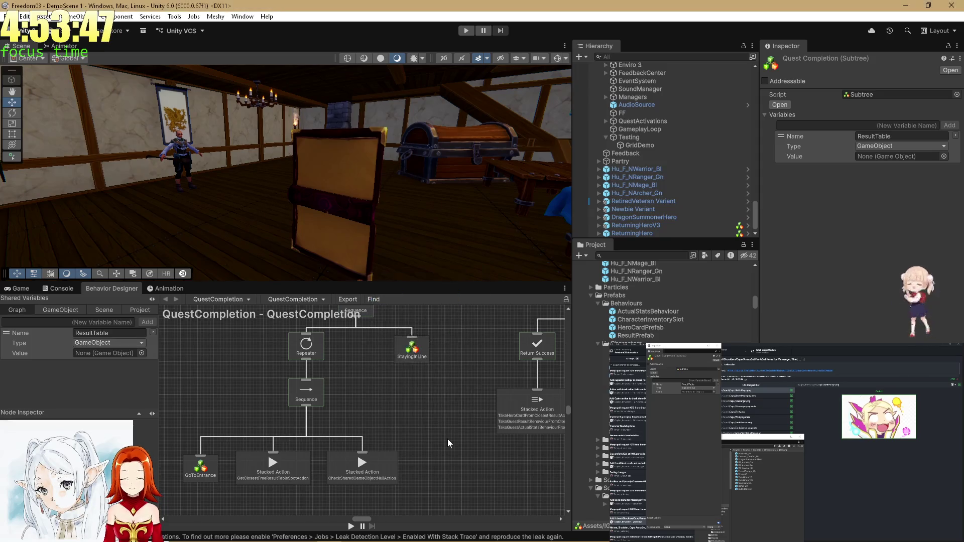
pyautogui.scroll(-5, 398, 453)
pyautogui.scroll(3, 421, 387)
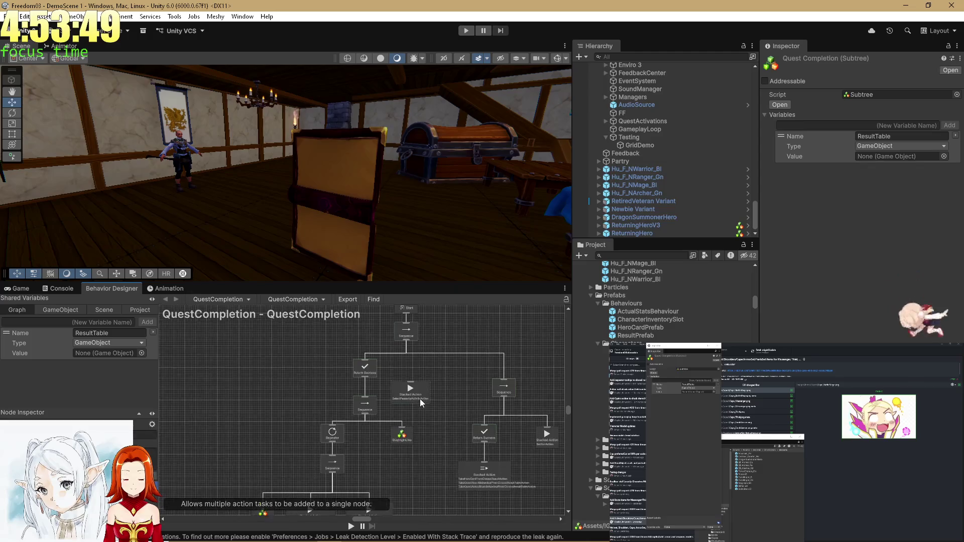
pyautogui.press('Delete')
pyautogui.scroll(-3, 426, 416)
# - Search tasks for 'stay' and add the chosen task to the graph
pyautogui.rightClick(412, 393)
pyautogui.click(426, 399)
pyautogui.write('stay')
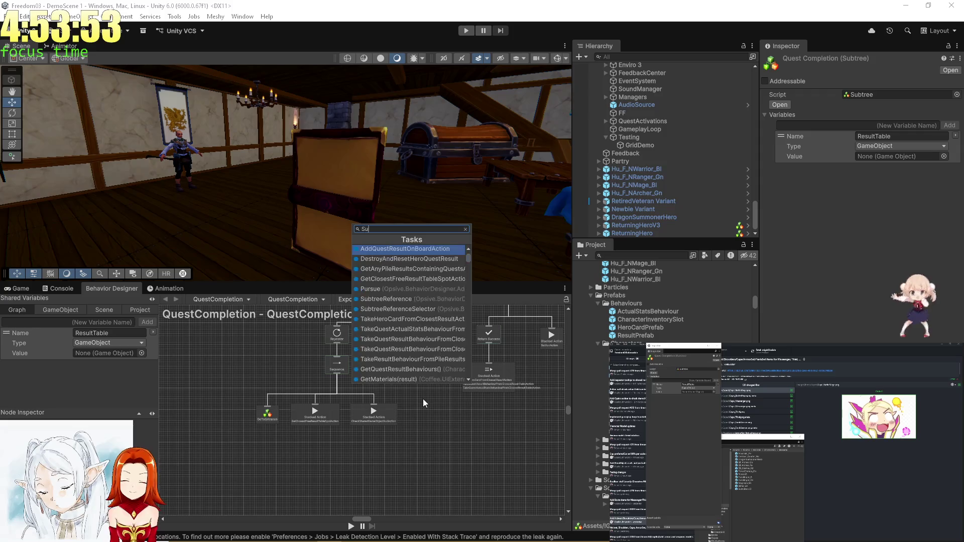
pyautogui.press('Return')
pyautogui.scroll(-3, 379, 450)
○ ○ ○
Prompt:
Pictures are to be left out; the rest of the listing should be printed exactly.

Result for this exercise:
pyautogui.scroll(-5, 398, 453)
pyautogui.scroll(3, 421, 387)
pyautogui.press('Delete')
pyautogui.scroll(-3, 426, 416)
# - Search tasks for 'stay' and add the chosen task to the graph
pyautogui.rightClick(412, 393)
pyautogui.click(426, 399)
pyautogui.write('stay')
pyautogui.press('Return')
pyautogui.scroll(-3, 379, 450)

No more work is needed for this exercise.